Continuing Debate - Hospitalizations due to 2009 pandemic influenza A (H1N1) versus those due to seasonal influenza:
Comparison of adult patients hospitalised with pandemic (H1N1) 2009 influenza and seasonal influenza during the "PROTECT" phase of the pandemic response - letter
Davies AR, Webb SA, Seppelt IM, Bellomo R. MJA 2010; 192 (6): 356-358
This editorial letter expresses concern that the true severity of the 2009 pandemic influenza A(H1N1) is being understated. It included findings that patients with pandemic influenza A(H1N1) infection were younger and less immunocompromised than those who usually suffer from seasonal influenza; both of these characteristics of the patients affected point to the suggestion that the pandemic virus is a more virulent strain. The authors argue that the real burden of the 2009 pandemic will be underestimated if these assumptions are not followed. They make the point that there is a real risk that the pandemic will affect Australia again next winter (2010) and that the medical community should not be misled into believing that the 2009 pandemic influenza A(H1N1) virus is not virulent and has not been responsible for significant mortality and morbidity in a population not normally affected.
PUBLIC HEALTH POLICY
Epidemiology of influenza pandemics and its use in informing Public Health Policy:
Influenza epidemiology-past, present, and future
Lagacé-Wiens, P.R.S., Rubinstein, E., Gumel, A.

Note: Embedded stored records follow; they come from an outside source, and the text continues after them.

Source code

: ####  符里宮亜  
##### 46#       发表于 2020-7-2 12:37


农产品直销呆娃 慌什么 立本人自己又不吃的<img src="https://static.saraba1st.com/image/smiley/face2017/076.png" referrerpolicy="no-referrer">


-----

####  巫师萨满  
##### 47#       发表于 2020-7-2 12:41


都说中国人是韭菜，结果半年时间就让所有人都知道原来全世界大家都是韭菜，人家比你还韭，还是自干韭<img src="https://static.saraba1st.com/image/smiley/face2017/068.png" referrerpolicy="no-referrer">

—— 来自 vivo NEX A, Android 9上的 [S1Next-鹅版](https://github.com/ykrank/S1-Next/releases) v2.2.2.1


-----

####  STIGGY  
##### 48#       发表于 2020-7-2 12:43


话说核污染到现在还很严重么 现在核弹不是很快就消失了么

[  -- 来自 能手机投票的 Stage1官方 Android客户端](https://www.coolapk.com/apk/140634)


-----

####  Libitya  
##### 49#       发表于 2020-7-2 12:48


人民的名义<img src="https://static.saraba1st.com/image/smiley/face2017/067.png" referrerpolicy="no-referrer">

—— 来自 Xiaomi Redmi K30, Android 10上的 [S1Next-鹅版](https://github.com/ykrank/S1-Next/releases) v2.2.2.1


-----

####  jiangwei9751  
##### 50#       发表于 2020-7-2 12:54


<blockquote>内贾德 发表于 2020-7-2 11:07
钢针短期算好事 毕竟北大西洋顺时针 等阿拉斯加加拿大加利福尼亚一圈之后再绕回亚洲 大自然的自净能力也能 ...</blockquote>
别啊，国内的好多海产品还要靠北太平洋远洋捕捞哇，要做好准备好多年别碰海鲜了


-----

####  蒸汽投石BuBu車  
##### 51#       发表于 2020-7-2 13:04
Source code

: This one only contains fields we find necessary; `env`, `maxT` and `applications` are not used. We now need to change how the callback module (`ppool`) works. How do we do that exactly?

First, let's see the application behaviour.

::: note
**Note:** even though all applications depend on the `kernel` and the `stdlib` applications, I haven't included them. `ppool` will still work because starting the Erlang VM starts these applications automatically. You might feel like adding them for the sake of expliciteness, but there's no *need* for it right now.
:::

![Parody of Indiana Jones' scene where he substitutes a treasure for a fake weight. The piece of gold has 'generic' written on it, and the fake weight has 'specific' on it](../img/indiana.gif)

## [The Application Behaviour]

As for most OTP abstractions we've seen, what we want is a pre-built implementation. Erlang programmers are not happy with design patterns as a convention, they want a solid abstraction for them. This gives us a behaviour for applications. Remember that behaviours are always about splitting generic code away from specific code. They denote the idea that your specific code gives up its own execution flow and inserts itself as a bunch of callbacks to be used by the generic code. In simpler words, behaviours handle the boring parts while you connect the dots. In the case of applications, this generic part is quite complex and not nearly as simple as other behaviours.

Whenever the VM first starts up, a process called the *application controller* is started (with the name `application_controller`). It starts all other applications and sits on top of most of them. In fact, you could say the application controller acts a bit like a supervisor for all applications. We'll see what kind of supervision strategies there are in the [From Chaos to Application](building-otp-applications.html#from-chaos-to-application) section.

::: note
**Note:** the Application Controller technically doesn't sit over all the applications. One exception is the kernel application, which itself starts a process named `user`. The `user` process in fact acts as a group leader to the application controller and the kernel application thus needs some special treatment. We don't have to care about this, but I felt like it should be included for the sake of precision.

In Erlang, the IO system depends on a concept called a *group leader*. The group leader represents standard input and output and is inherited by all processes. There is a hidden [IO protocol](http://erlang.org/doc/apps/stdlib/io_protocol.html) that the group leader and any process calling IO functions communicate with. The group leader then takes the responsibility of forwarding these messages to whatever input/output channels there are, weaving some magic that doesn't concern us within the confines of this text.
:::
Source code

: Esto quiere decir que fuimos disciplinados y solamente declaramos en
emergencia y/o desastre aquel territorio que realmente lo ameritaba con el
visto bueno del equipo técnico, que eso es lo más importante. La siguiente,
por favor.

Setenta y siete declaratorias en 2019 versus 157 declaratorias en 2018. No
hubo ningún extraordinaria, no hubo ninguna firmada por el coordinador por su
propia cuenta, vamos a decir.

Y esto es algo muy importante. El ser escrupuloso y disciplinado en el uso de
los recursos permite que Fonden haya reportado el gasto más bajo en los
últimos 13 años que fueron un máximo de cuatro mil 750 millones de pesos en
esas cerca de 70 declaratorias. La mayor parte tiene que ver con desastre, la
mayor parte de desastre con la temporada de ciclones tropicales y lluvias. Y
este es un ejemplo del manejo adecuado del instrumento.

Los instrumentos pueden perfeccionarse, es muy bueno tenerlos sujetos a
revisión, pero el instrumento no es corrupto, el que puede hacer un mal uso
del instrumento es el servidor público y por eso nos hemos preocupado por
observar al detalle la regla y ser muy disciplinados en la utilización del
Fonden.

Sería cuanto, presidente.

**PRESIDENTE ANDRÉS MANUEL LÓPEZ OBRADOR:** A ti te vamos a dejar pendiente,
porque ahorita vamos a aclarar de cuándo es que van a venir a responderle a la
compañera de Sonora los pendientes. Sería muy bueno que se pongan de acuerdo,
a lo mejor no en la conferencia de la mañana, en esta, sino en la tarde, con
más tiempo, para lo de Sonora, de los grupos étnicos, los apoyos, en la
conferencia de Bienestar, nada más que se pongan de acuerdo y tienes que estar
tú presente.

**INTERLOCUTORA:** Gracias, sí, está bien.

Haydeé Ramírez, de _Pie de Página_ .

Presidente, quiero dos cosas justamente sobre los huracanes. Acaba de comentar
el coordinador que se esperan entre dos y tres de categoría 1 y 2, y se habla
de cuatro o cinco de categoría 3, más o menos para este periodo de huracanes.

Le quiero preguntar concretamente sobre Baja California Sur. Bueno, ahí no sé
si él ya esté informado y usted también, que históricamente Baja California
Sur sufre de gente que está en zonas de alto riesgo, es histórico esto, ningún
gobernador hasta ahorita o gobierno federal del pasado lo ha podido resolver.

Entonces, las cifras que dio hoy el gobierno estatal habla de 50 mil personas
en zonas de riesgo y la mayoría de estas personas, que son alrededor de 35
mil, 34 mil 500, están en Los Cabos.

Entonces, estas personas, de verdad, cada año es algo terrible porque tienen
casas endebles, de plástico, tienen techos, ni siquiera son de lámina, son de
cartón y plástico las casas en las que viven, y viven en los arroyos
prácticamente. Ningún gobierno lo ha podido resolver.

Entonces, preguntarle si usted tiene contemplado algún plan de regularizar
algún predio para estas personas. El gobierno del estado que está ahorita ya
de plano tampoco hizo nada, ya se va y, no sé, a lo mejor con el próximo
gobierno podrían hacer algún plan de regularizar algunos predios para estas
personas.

Critical Care Medicine; Volume 38, Issue SUPPL. 4, 2010, Pages e1-e9
The 1918 influenza pandemic: Lessons for 2009 and the future
Morens, D.M., Taubenberger, J.K., Harvey, H.A. Critical Care Medicine; Volume 38, Issue SUPPL. 4, 2010, Pages e10-e20
These two papers in a journal of critical care summarise the biology that predisposes influenza to cause sudden pandemics, as well as summarising of the epidemiology of the 20th century pandemics. The first provides a mathematical model based on transmission dynamics of the 2009 influenza with special pertinence for hospital care. The second discusses the origin of the 1918 pandemic, its unusual epidemiologic features and the causes and demographic patterns of fatality, and how this information should inform the response to the 2009 A(H1N1) and future pandemics.